'''

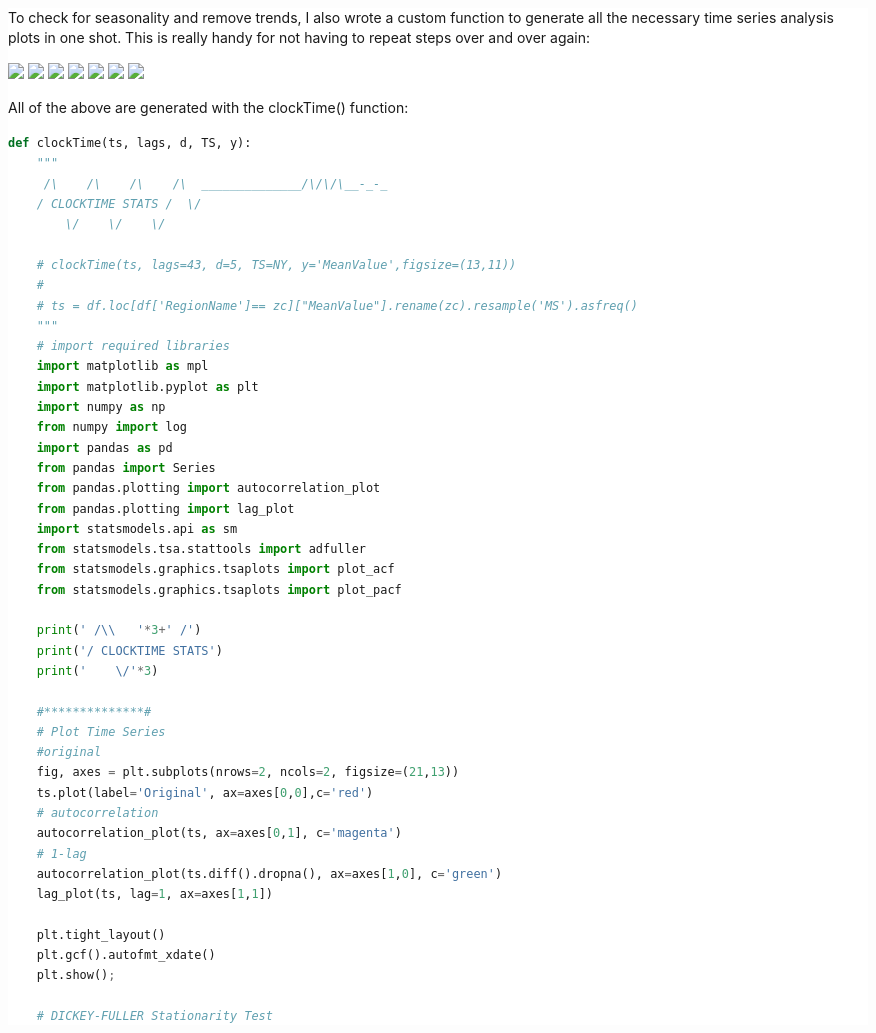 To check for seasonality and remove trends, I also wrote a custom function to generate all the necessary time series analysis plots in one shot. This is really handy for not having to repeat steps over and over again:

<div style="width:400px">
<img src="http://hakkeray.com/assets/images/timeseries/output_50_1.png">
<img src="http://hakkeray.com/assets/images/timeseries/output_50_2.png">
<img src="http://hakkeray.com/assets/images/timeseries/output_50_3.png">
<img src="http://hakkeray.com/assets/images/timeseries/output_50_4.png">
<img src="http://hakkeray.com/assets/images/timeseries/output_50_5.png">
<img src="http://hakkeray.com/assets/images/timeseries/output_50_6.png">
<img src="http://hakkeray.com/assets/images/timeseries/output_65_0.png">
</div>

All of the above are generated with the clockTime() function:

```python
def clockTime(ts, lags, d, TS, y):
    """    
     /\    /\    /\    /\  ______________/\/\/\__-_-_
    / CLOCKTIME STATS /  \/
        \/    \/    \/    

    # clockTime(ts, lags=43, d=5, TS=NY, y='MeanValue',figsize=(13,11))
    #
    # ts = df.loc[df['RegionName']== zc]["MeanValue"].rename(zc).resample('MS').asfreq()
    """
    # import required libraries
    import matplotlib as mpl
    import matplotlib.pyplot as plt
    import numpy as np
    from numpy import log 
    import pandas as pd
    from pandas import Series
    from pandas.plotting import autocorrelation_plot
    from pandas.plotting import lag_plot
    import statsmodels.api as sm
    from statsmodels.tsa.stattools import adfuller
    from statsmodels.graphics.tsaplots import plot_acf
    from statsmodels.graphics.tsaplots import plot_pacf  
    
    print(' /\\   '*3+' /')
    print('/ CLOCKTIME STATS')
    print('    \/'*3)

    #**************#   
    # Plot Time Series
    #original
    fig, axes = plt.subplots(nrows=2, ncols=2, figsize=(21,13))
    ts.plot(label='Original', ax=axes[0,0],c='red')
    # autocorrelation 
    autocorrelation_plot(ts, ax=axes[0,1], c='magenta') 
    # 1-lag
    autocorrelation_plot(ts.diff().dropna(), ax=axes[1,0], c='green')
    lag_plot(ts, lag=1, ax=axes[1,1])
    
    plt.tight_layout()
    plt.gcf().autofmt_xdate()
    plt.show();
    
    # DICKEY-FULLER Stationarity Test
```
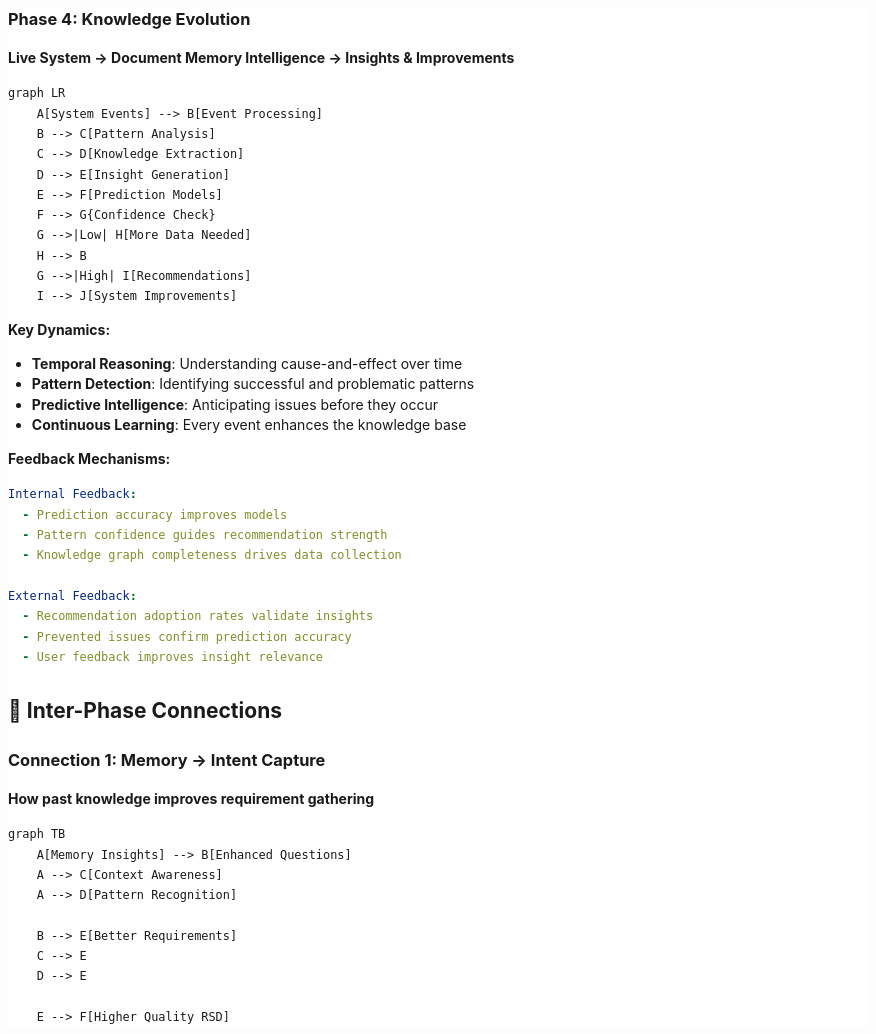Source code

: ### Phase 4: Knowledge Evolution
**Live System → Document Memory Intelligence → Insights & Improvements**

```mermaid
graph LR
    A[System Events] --> B[Event Processing]
    B --> C[Pattern Analysis]
    C --> D[Knowledge Extraction]
    D --> E[Insight Generation]
    E --> F[Prediction Models]
    F --> G{Confidence Check}
    G -->|Low| H[More Data Needed]
    H --> B
    G -->|High| I[Recommendations]
    I --> J[System Improvements]
```

**Key Dynamics:**
- **Temporal Reasoning**: Understanding cause-and-effect over time
- **Pattern Detection**: Identifying successful and problematic patterns
- **Predictive Intelligence**: Anticipating issues before they occur
- **Continuous Learning**: Every event enhances the knowledge base

**Feedback Mechanisms:**
```yaml
Internal Feedback:
  - Prediction accuracy improves models
  - Pattern confidence guides recommendation strength
  - Knowledge graph completeness drives data collection

External Feedback:
  - Recommendation adoption rates validate insights
  - Prevented issues confirm prediction accuracy
  - User feedback improves insight relevance
```

## 🔗 Inter-Phase Connections

### Connection 1: Memory → Intent Capture
**How past knowledge improves requirement gathering**

```mermaid
graph TB
    A[Memory Insights] --> B[Enhanced Questions]
    A --> C[Context Awareness]
    A --> D[Pattern Recognition]
    
    B --> E[Better Requirements]
    C --> E
    D --> E
    
    E --> F[Higher Quality RSD]
```
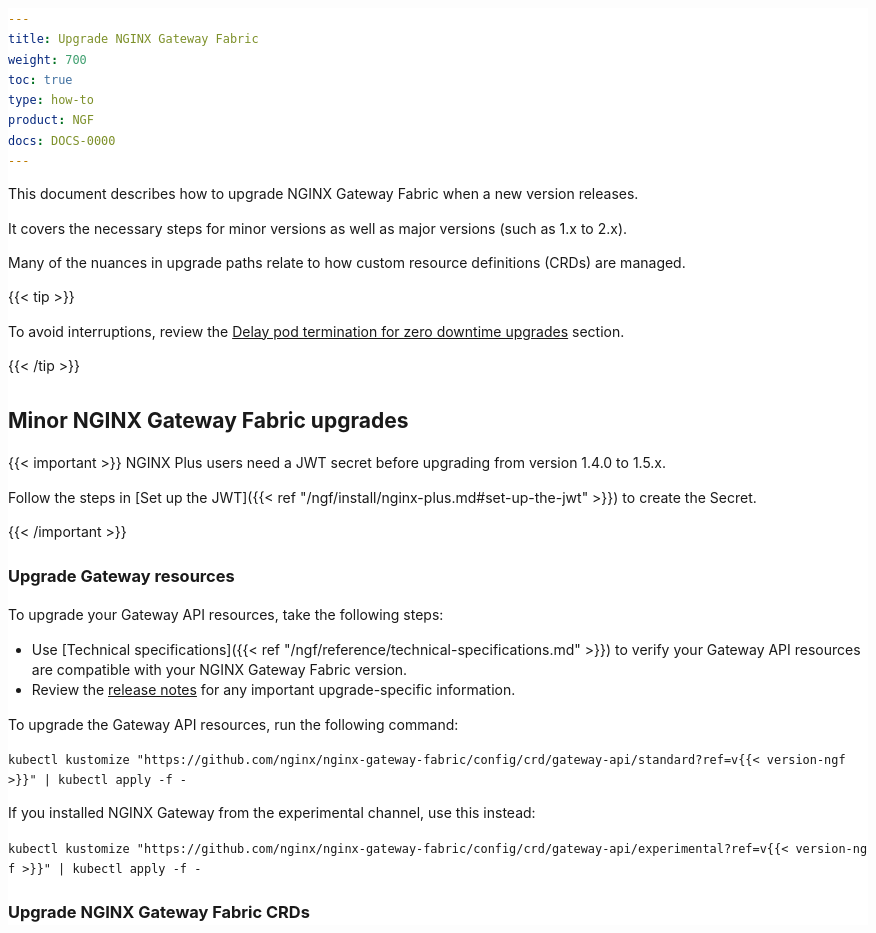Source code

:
 ```yaml
---
title: Upgrade NGINX Gateway Fabric
weight: 700
toc: true
type: how-to
product: NGF
docs: DOCS-0000
---
```


This document describes how to upgrade NGINX Gateway Fabric when a new version releases. 

It covers the necessary steps for minor versions as well as major versions (such as 1.x to 2.x).

Many of the nuances in upgrade paths relate to how custom resource definitions (CRDs) are managed.

{{< tip >}} 

To avoid interruptions, review the [Delay pod termination for zero downtime upgrades](#configure-delayed-pod-termination-for-zero-downtime-upgrades) section. 

{{< /tip >}}


## Minor NGINX Gateway Fabric upgrades

{{< important >}} NGINX Plus users need a JWT secret before upgrading from version 1.4.0 to 1.5.x.

Follow the steps in [Set up the JWT]({{< ref "/ngf/install/nginx-plus.md#set-up-the-jwt" >}}) to create the Secret. 

{{< /important >}}


### Upgrade Gateway resources

To upgrade your Gateway API resources, take the following steps:

- Use [Technical specifications]({{< ref "/ngf/reference/technical-specifications.md" >}}) to verify your Gateway API resources are compatible with your NGINX Gateway Fabric version. 
- Review the [release notes](https://github.com/kubernetes-sigs/gateway-api/releases) for any important upgrade-specific information.

To upgrade the Gateway API resources, run the following command:

```shell
kubectl kustomize "https://github.com/nginx/nginx-gateway-fabric/config/crd/gateway-api/standard?ref=v{{< version-ngf >}}" | kubectl apply -f -
```

If you installed NGINX Gateway from the experimental channel, use this instead:

```shell
kubectl kustomize "https://github.com/nginx/nginx-gateway-fabric/config/crd/gateway-api/experimental?ref=v{{< version-ngf >}}" | kubectl apply -f -
```

### Upgrade NGINX Gateway Fabric CRDs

'''

PROBLEM STATEMENT: Whenever you reach a picture, pass over it; print all the other material exactly.

TASK ANSWER:
 To check for seasonality and remove trends, I also wrote a custom function to generate all the necessary time series analysis plots in one shot. This is really handy for not having to repeat steps over and over again:

<div style="width:400px">
<img src="http://hakkeray.com/assets/images/timeseries/output_50_1.png">
<img src="http://hakkeray.com/assets/images/timeseries/output_50_2.png">
<img src="http://hakkeray.com/assets/images/timeseries/output_50_3.png">
<img src="http://hakkeray.com/assets/images/timeseries/output_50_4.png">
<img src="http://hakkeray.com/assets/images/timeseries/output_50_5.png">
<img src="http://hakkeray.com/assets/images/timeseries/output_50_6.png">
<img src="http://hakkeray.com/assets/images/timeseries/output_65_0.png">
</div>

All of the above are generated with the clockTime() function:

```python
def clockTime(ts, lags, d, TS, y):
    """    
     /\    /\    /\    /\  ______________/\/\/\__-_-_
    / CLOCKTIME STATS /  \/
        \/    \/    \/    

    # clockTime(ts, lags=43, d=5, TS=NY, y='MeanValue',figsize=(13,11))
    #
    # ts = df.loc[df['RegionName']== zc]["MeanValue"].rename(zc).resample('MS').asfreq()
    """
    # import required libraries
    import matplotlib as mpl
    import matplotlib.pyplot as plt
    import numpy as np
    from numpy import log 
    import pandas as pd
    from pandas import Series
    from pandas.plotting import autocorrelation_plot
    from pandas.plotting import lag_plot
    import statsmodels.api as sm
    from statsmodels.tsa.stattools import adfuller
    from statsmodels.graphics.tsaplots import plot_acf
    from statsmodels.graphics.tsaplots import plot_pacf  
    
    print(' /\\   '*3+' /')
    print('/ CLOCKTIME STATS')
    print('    \/'*3)

    #**************#   
    # Plot Time Series
    #original
    fig, axes = plt.subplots(nrows=2, ncols=2, figsize=(21,13))
    ts.plot(label='Original', ax=axes[0,0],c='red')
    # autocorrelation 
    autocorrelation_plot(ts, ax=axes[0,1], c='magenta') 
    # 1-lag
    autocorrelation_plot(ts.diff().dropna(), ax=axes[1,0], c='green')
    lag_plot(ts, lag=1, ax=axes[1,1])
    
    plt.tight_layout()
    plt.gcf().autofmt_xdate()
    plt.show();
    
    # DICKEY-FULLER Stationarity Test
```
Source code

: ### Phase 4: Knowledge Evolution
**Live System → Document Memory Intelligence → Insights & Improvements**

```mermaid
graph LR
    A[System Events] --> B[Event Processing]
    B --> C[Pattern Analysis]
    C --> D[Knowledge Extraction]
    D --> E[Insight Generation]
    E --> F[Prediction Models]
    F --> G{Confidence Check}
    G -->|Low| H[More Data Needed]
    H --> B
    G -->|High| I[Recommendations]
    I --> J[System Improvements]
```

**Key Dynamics:**
- **Temporal Reasoning**: Understanding cause-and-effect over time
- **Pattern Detection**: Identifying successful and problematic patterns
- **Predictive Intelligence**: Anticipating issues before they occur
- **Continuous Learning**: Every event enhances the knowledge base

**Feedback Mechanisms:**
```yaml
Internal Feedback:
  - Prediction accuracy improves models
  - Pattern confidence guides recommendation strength
  - Knowledge graph completeness drives data collection

External Feedback:
  - Recommendation adoption rates validate insights
  - Prevented issues confirm prediction accuracy
  - User feedback improves insight relevance
```

## 🔗 Inter-Phase Connections

### Connection 1: Memory → Intent Capture
**How past knowledge improves requirement gathering**

```mermaid
graph TB
    A[Memory Insights] --> B[Enhanced Questions]
    A --> C[Context Awareness]
    A --> D[Pattern Recognition]
    
    B --> E[Better Requirements]
    C --> E
    D --> E
    
    E --> F[Higher Quality RSD]
```
Source code

:
 ```yaml
---
title: Upgrade NGINX Gateway Fabric
weight: 700
toc: true
type: how-to
product: NGF
docs: DOCS-0000
---
```


This document describes how to upgrade NGINX Gateway Fabric when a new version releases. 

It covers the necessary steps for minor versions as well as major versions (such as 1.x to 2.x).

Many of the nuances in upgrade paths relate to how custom resource definitions (CRDs) are managed.

{{< tip >}} 

To avoid interruptions, review the [Delay pod termination for zero downtime upgrades](#configure-delayed-pod-termination-for-zero-downtime-upgrades) section. 

{{< /tip >}}


## Minor NGINX Gateway Fabric upgrades

{{< important >}} NGINX Plus users need a JWT secret before upgrading from version 1.4.0 to 1.5.x.

Follow the steps in [Set up the JWT]({{< ref "/ngf/install/nginx-plus.md#set-up-the-jwt" >}}) to create the Secret. 

{{< /important >}}


### Upgrade Gateway resources

To upgrade your Gateway API resources, take the following steps:

- Use [Technical specifications]({{< ref "/ngf/reference/technical-specifications.md" >}}) to verify your Gateway API resources are compatible with your NGINX Gateway Fabric version. 
- Review the [release notes](https://github.com/kubernetes-sigs/gateway-api/releases) for any important upgrade-specific information.

To upgrade the Gateway API resources, run the following command:

```shell
kubectl kustomize "https://github.com/nginx/nginx-gateway-fabric/config/crd/gateway-api/standard?ref=v{{< version-ngf >}}" | kubectl apply -f -
```

If you installed NGINX Gateway from the experimental channel, use this instead:

```shell
kubectl kustomize "https://github.com/nginx/nginx-gateway-fabric/config/crd/gateway-api/experimental?ref=v{{< version-ngf >}}" | kubectl apply -f -
```

### Upgrade NGINX Gateway Fabric CRDs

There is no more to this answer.